CHIEF CHRISTIAN UCHE NWACHUKWU v. MR IGNATIOUS ETIM EKPIKEN
(2014)LCN/7564(CA)
In The Court of Appeal of Nigeria
On Friday, the 28th day of November, 2014
CA/L/445/2008
RATIO
PRACTICE AND PROCEDURE: SIGNING COURT PROCESSES; WHO IS QUALIFIED TO SIGN COURT PROCESSES AND THE EFFECT OF AN ORIGINATING PROCESS THAT HAS NOT BEEN PROPERLY INITIATED
This action was filed under the Lagos State Civil Procedure Rules 2004. Order 13 Rule 34 and Order 15 Rule 2 provides that:
all processes are to be signed by a Legal Practitioner who has been enrolled as a Barrister and Solicitor.
Furthermore, the provision of Legal Practitioners Act cap 207 LFN 1990, defined a legal practitioner to be one who has received legal education and has been enrolled as Barrister and Solicitors.
Sections 2 (1) and 24 of the Legal Practitioners Act demands that only a legal Practitioner whose name is on the roll of the Supreme Court should sign court process.
In FBN V MAIWADA 51 NSCQR 154 @ 189 ADEKEYE JSC held that;
…”by this definition a law firm cannot practise as such by filing processes in Nigerian courts. Only legal practitioners; human beings called to the bar can practise by signing documents. In this case it was the Notice of Appeal that was affected”.
In MINISTRY OF WORKS AND TRANSPORT v. YAKUBU & ANOR 53.2 NSCQR 1 the Supreme Court held that there was a difference between the name of a firm and a Legal Practitioner, and that a Law Firm cannot perform the duty of a Legal Practitioner, since they both carry different Legal entities’ and one cannot be substituted for the other because they are not synonymous. I shall reproduce Section 2(1) & 24 of the Legal Practitioner’s Act.
Section 2 (1) provides thus;
“subject to the provisions of this Act, a person shall be entitle to practise as a Barrister and Solicitors if, and only if, his name is on the call roll”
Section 24 provides thus:
“In this Act, unless the con otherwise requires, the following expressions have the meaning hereby assigned to them respectively that is to say -legal practitioner means a person entitled in accordance with the provisions of this Act to practise as a barrister or as a barrister and solicitor, either generally or for the purposes of any particular office or proceedings”
The case of MINISTRY OF WORKS AND TRANSPORT V. YAKUBU (SUPRA) dealt with an Originating Process such as this, therein M. S. MUNTAKA-COMASSIE JSC AT P20 held that:
“The originating process having not been properly initiated, the action is incompetent and any appeal arising from such an incompetent processes is also incompetent”
The Supreme Court further held that the effect was fatal and renders the entire suit incompetent abinitio. It was dead at the point of filing.

_DATA SECTION_
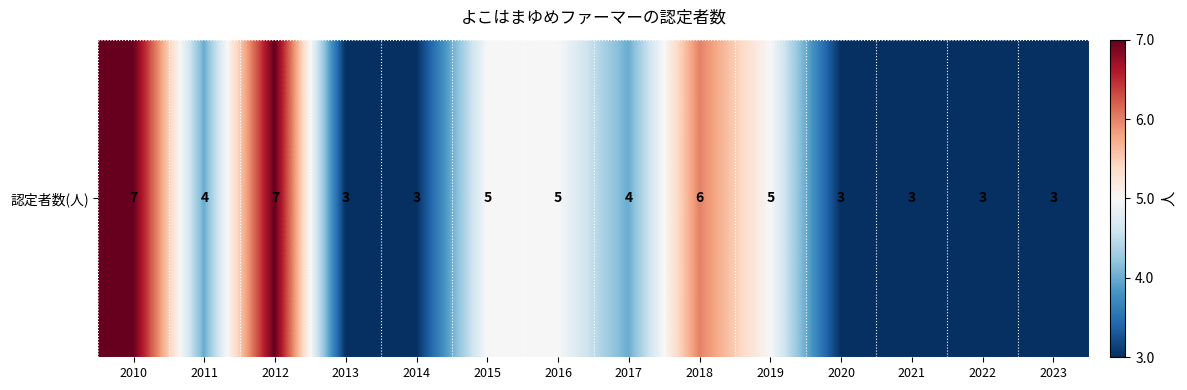

Between 2015 and 2019, which is larger?

2015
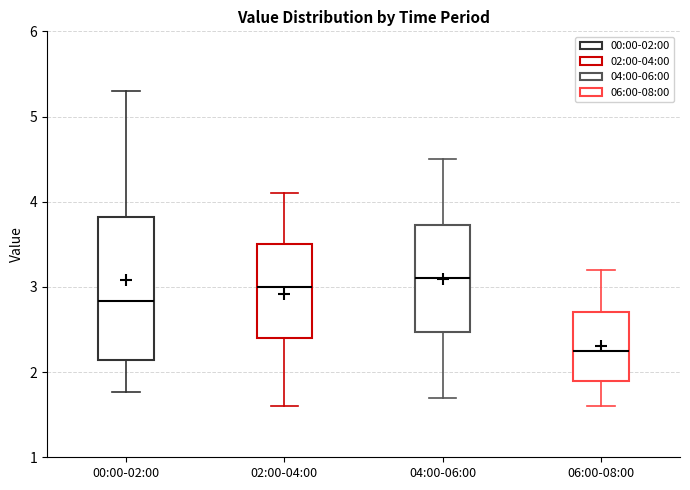

Where is the lower edge of the box for 06:00-08:00 on the y-axis? The values are not printed on the chart, so give them approximately, as read against the axis.

1.9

_ASSIGNED TASK 1_
According to the court extract, under which procedural rules was this action filed?
_ASSIGNED TASK 2_
Using the court extract, explain why the Supreme Court in Ministry of Works and Transport v. Yakubu held that a law firm cannot perform the duty of a legal practitioner.

_REPLY 1_
The Lagos State Civil Procedure Rules 2004.

_REPLY 2_
The Court held that a firm's name and a legal practitioner are different legal entities that are not synonymous. For that reason, one cannot be substituted for the other.